# Could we have a garage forum



## BAMTT (Feb 22, 2004)

To comment on other cars


----------



## kmpowell (May 6, 2002)

Hi Tony

There is a 'comment' facility built in, however, it is currently switched off for a couple of reasons. Firstly we don't really want the garage turning into a chat area because it will take discussion away from the main forums, but fundamentally it's very buggy and will require a whole new custom style sheet in the style of the forum to be designed.

We are going to look at ways of trimming it down so users can't reply to comments, but until then (and until it's designed), we're gonna have to leave it in dev.

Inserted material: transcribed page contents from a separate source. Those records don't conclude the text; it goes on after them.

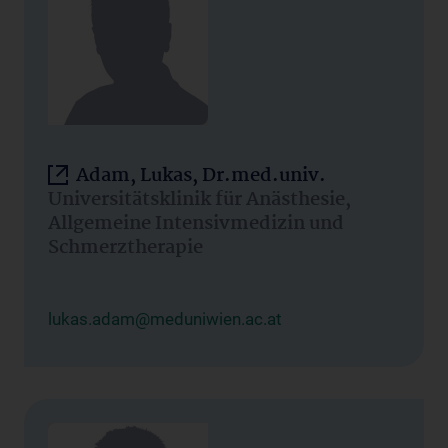
Adam, Lukas, Dr.med.univ.
Universitätsklinik für Anästhesie,
Allgemeine Intensivmedizin und
Schmerztherapie
lukas.adam@meduniwien.ac.at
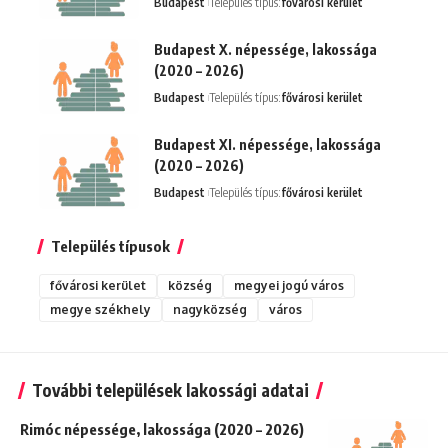
Budapest
Település típus:
fővárosi kerület
Budapest X. népessége, lakossága
(2020 – 2026)
Budapest
Település típus:
fővárosi kerület
Budapest XI. népessége, lakossága
(2020 – 2026)
Budapest
Település típus:
fővárosi kerület
Település típusok
fővárosi kerület
község
megyei jogú város
megye székhely
nagyközség
város
További települések lakossági adatai
Rimóc népessége, lakossága (2020 – 2026)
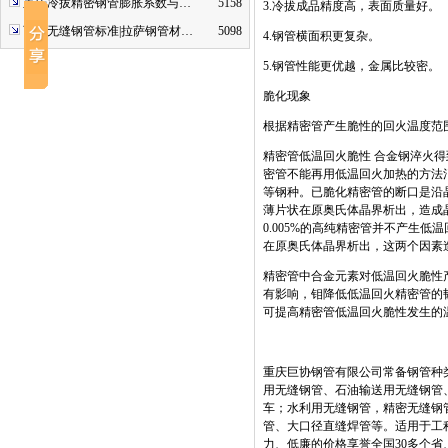
重庆冷拔精密钢管膨胀系数与…
5158
3.
冷拔成品精度高，表面质量好。
西藏无缝钢管标准|拉萨钢管材…
5098
4.
钢管横面积更复杂。
5.
钢管性能更优越，金属比较密。
脆化现象
根据精密管产生脆性的回火温度范
精密管低温回火脆性
合金钢淬火得
密管不能再用低温回火加热的方法
等钢种。已脆化精密管的断口是沿
薄片状在原奥氏体晶界析出，造成
0.005%
的高纯精密管并不产生低温
在原奥氏体晶界析出，这两个因素
精密管中合金元素对低温回火脆性
有影响，钼降低低温回火精密管的
可提高精密管低温回火脆性发生的
重庆巨协钢管有限公司常备钢管种类
用无缝钢管、石油输送用无缝钢管
车；水利用无缝钢管，精密无缝钢
管、大口径直缝焊管等。适用于工
力、低廉的价格享誉全国30多个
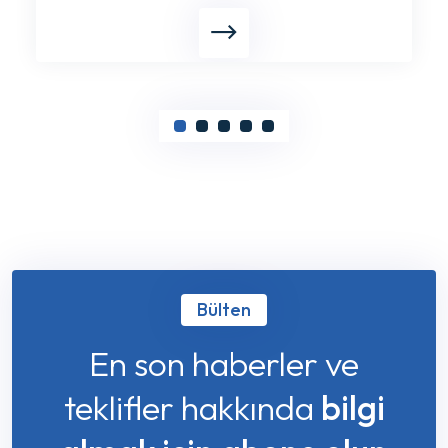
Bülten
En son haberler ve
teklifler hakkında
bilgi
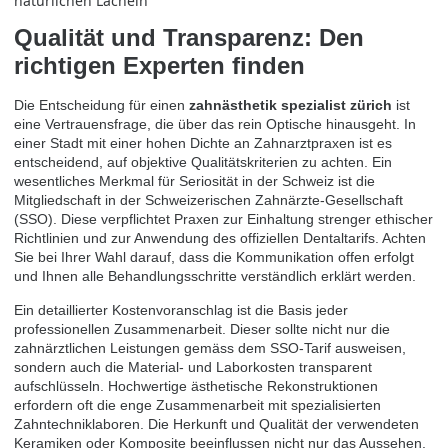
Qualität und Transparenz: Den
richtigen Experten finden
Die Entscheidung für einen
zahnästhetik spezialist zürich
ist
eine Vertrauensfrage, die über das rein Optische hinausgeht. In
einer Stadt mit einer hohen Dichte an Zahnarztpraxen ist es
entscheidend, auf objektive Qualitätskriterien zu achten. Ein
wesentliches Merkmal für Seriosität in der Schweiz ist die
Mitgliedschaft in der Schweizerischen Zahnärzte-Gesellschaft
(SSO). Diese verpflichtet Praxen zur Einhaltung strenger ethischer
Richtlinien und zur Anwendung des offiziellen Dentaltarifs. Achten
Sie bei Ihrer Wahl darauf, dass die Kommunikation offen erfolgt
und Ihnen alle Behandlungsschritte verständlich erklärt werden.
Ein detaillierter Kostenvoranschlag ist die Basis jeder
professionellen Zusammenarbeit. Dieser sollte nicht nur die
zahnärztlichen Leistungen gemäss dem SSO-Tarif ausweisen,
sondern auch die Material- und Laborkosten transparent
aufschlüsseln. Hochwertige ästhetische Rekonstruktionen
erfordern oft die enge Zusammenarbeit mit spezialisierten
Zahntechniklaboren. Die Herkunft und Qualität der verwendeten
Keramiken oder Komposite beeinflussen nicht nur das Aussehen,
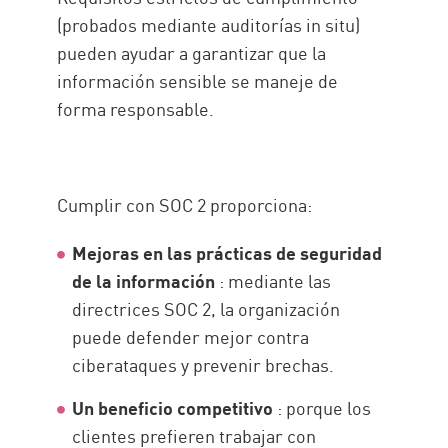
(probados mediante auditorías in situ)
pueden ayudar a garantizar que la
información sensible se maneje de
forma responsable.
Cumplir con SOC 2 proporciona:
Mejoras en las prácticas de seguridad
de la información
: mediante las
directrices SOC 2, la organización
puede defender mejor contra
ciberataques y prevenir brechas.
Un beneficio competitivo
: porque los
clientes prefieren trabajar con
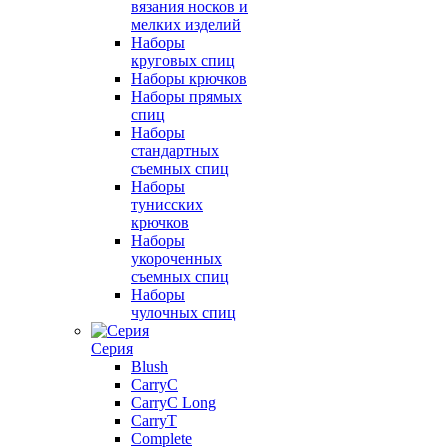
вязания носков и
мелких изделий
Наборы
круговых спиц
Наборы крючков
Наборы прямых
спиц
Наборы
стандартных
съемных спиц
Наборы
тунисских
крючков
Наборы
укороченных
съемных спиц
Наборы
чулочных спиц
Серия
Blush
CarryC
CarryC Long
CarryT
Complete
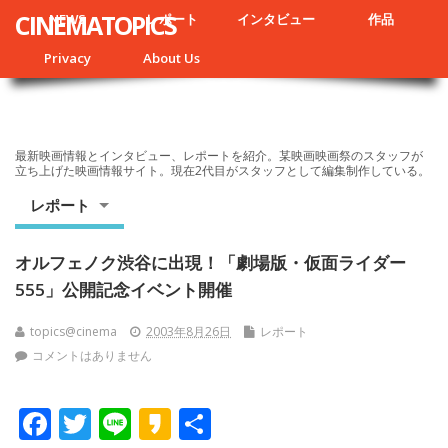
CINEMATOPICS
NEWS
レポート
インタビュー
作品
Privacy
About Us
最新映画情報とインタビュー、レポートを紹介。某映画映画祭のスタッフが
立ち上げた映画情報サイト。現在2代目がスタッフとして編集制作している。
レポート
オルフェノク渋谷に出現！「劇場版・仮面ライダー
555」公開記念イベント開催
topics@cinema
2003年8月26日
レポート
コメントはありません
F
T
Li
K
共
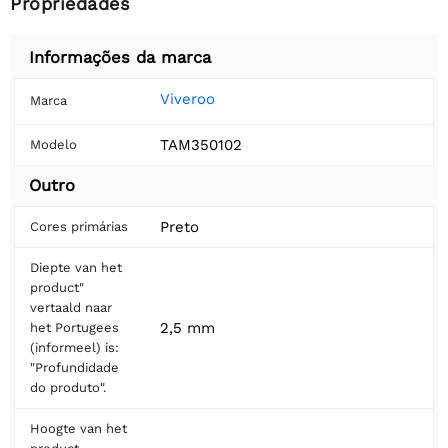
Propriedades
Informações da marca
Viveroo
Marca
TAM350102
Modelo
Outro
Preto
Cores primárias
Diepte van het
product"
vertaald naar
2,5 mm
het Portugees
(informeel) is:
"Profundidade
do produto".
Hoogte van het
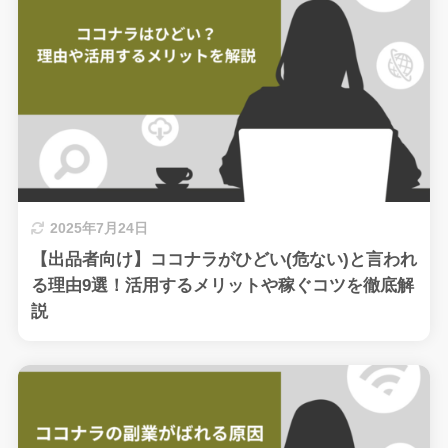
2025年7月24日
【出品者向け】ココナラがひどい(危ない)と言われ
る理由9選！活用するメリットや稼ぐコツを徹底解
説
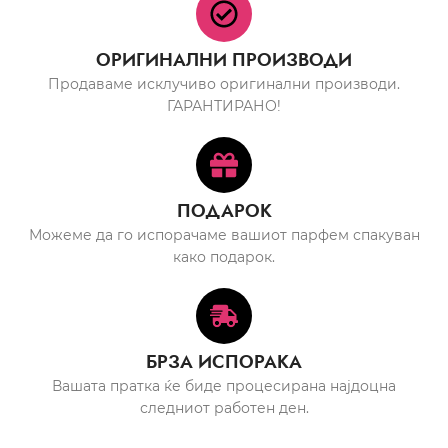
ОРИГИНАЛНИ ПРОИЗВОДИ
Продаваме исклучиво оригинални производи.
ГАРАНТИРАНО!
ПОДАРОК
Можеме да го испорачаме вашиот парфем спакуван
како подарок.
БРЗА ИСПОРАКА
Вашата пратка ќе биде процесирана најдоцна
следниот работен ден.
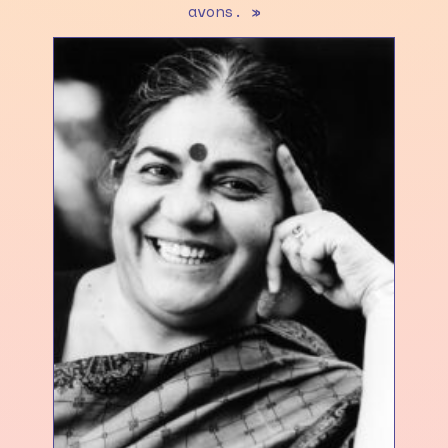
avons. »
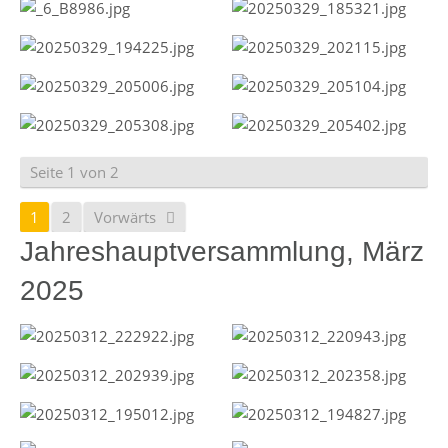
Seite 1 von 2
1
2
Vorwärts
Jahreshauptversammlung, März
2025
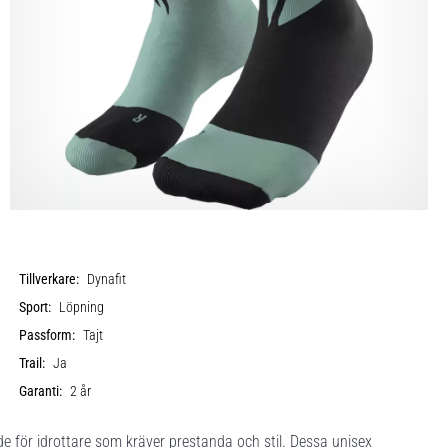
Tillverkare:
Dynafit
Sport:
Löpning
Passform:
Tajt
Trail:
Ja
Garanti:
2 år
 för idrottare som kräver prestanda och stil. Dessa unisex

Having a forum Forum specifically for the Garage? I honestly don't know if that would be overkill or not. My gut feeling is wouldn't the chat that would occur in a Garage forum happen in the normal forums anyway? e.g a specific mod


----------



## BAMTT (Feb 22, 2004)

Fully understand big Kev

Can you tell me then who has rated my car as a pile of poo :lol: even though i have not had the chance to scare them $hitless in it :wink:


----------



## kmpowell (May 6, 2002)

BAMTT said:


> Can you tell me then who has rated my car as a pile of poo :lol: even though i have not had the chance to scare them $hitless in it :wink:


LOL, voting is all kept in secret, we can only see how much each car has been voted for and how many times.


----------



## BAMTT (Feb 22, 2004)

kmpowell said:


> BAMTT said:
> 
> 
> > Can you tell me then who has rated my car as a pile of poo :lol: even though i have not had the chance to scare them $hitless in it :wink:
> ...


A pm will suffice ........only kidding


----------